● **Required action**: Print all the data below exactly, without images.

Stored items
··········
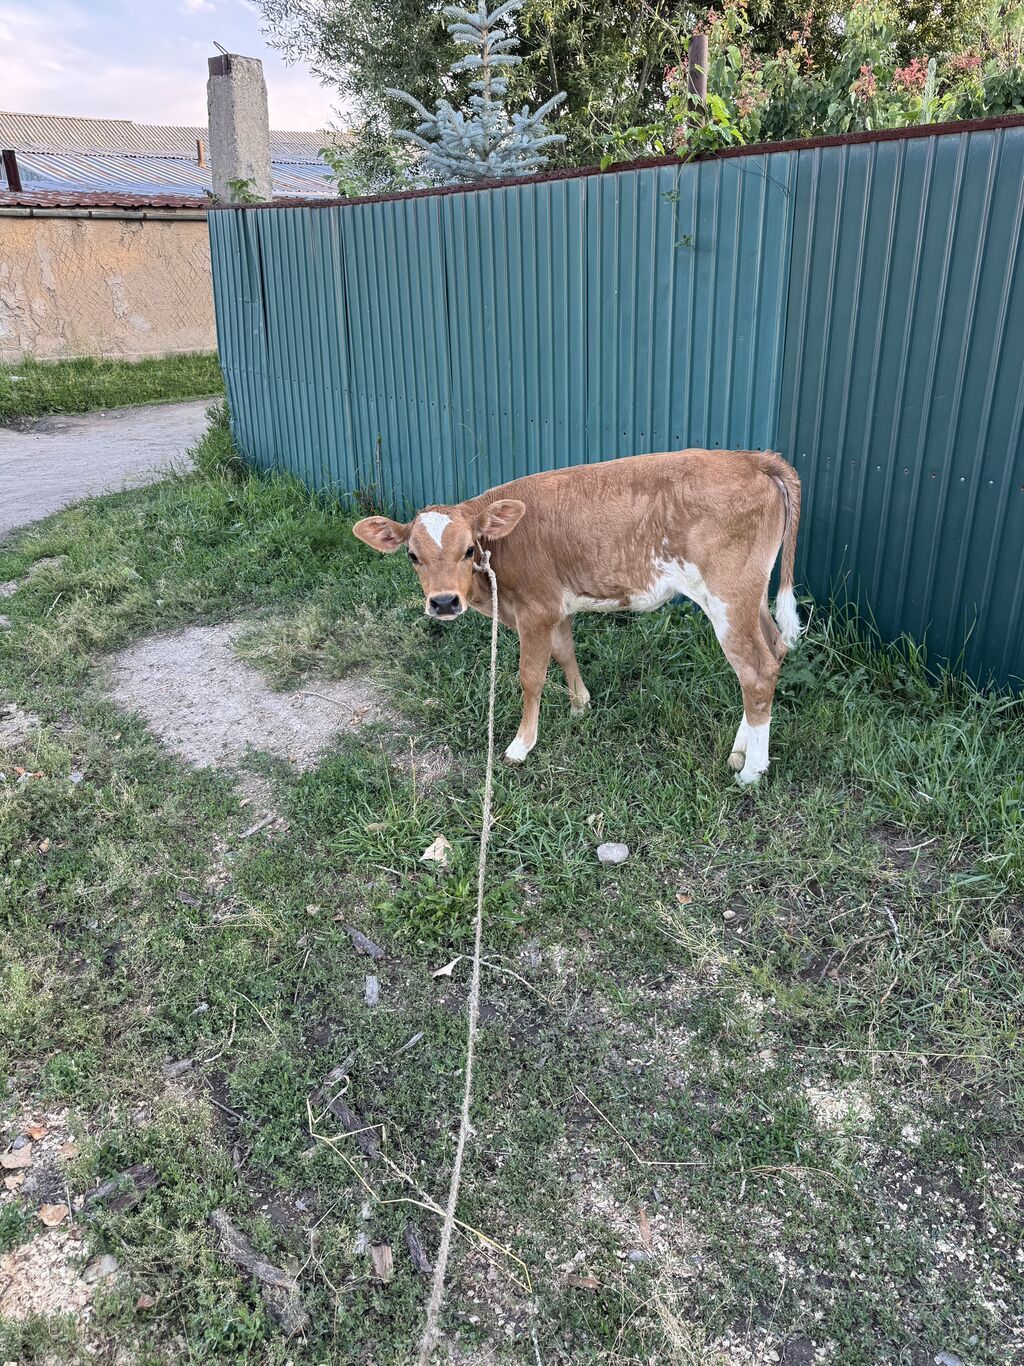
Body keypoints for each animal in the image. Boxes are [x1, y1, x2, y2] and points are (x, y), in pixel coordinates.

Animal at [352, 449, 802, 785]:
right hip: (748, 596)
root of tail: (751, 459)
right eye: (412, 556)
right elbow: (564, 652)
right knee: (774, 650)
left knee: (755, 670)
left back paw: (752, 770)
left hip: (729, 596)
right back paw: (741, 750)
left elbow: (530, 676)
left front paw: (521, 745)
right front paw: (579, 706)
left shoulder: (536, 609)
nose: (444, 602)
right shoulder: (556, 608)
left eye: (468, 550)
··········
● **Answer space**:
Body keypoints for each animal in the image. Boxes are [x1, y1, x2, y2] and points are (x, y), in pixel coordinates.

Animal at [352, 449, 802, 785]:
right hip: (748, 596)
root of tail: (751, 459)
right eye: (412, 556)
right elbow: (564, 652)
right knee: (774, 650)
left knee: (755, 670)
left back paw: (752, 770)
left hip: (729, 596)
right back paw: (741, 750)
left elbow: (530, 676)
left front paw: (521, 745)
right front paw: (579, 706)
left shoulder: (536, 609)
nose: (444, 602)
right shoulder: (556, 608)
left eye: (468, 550)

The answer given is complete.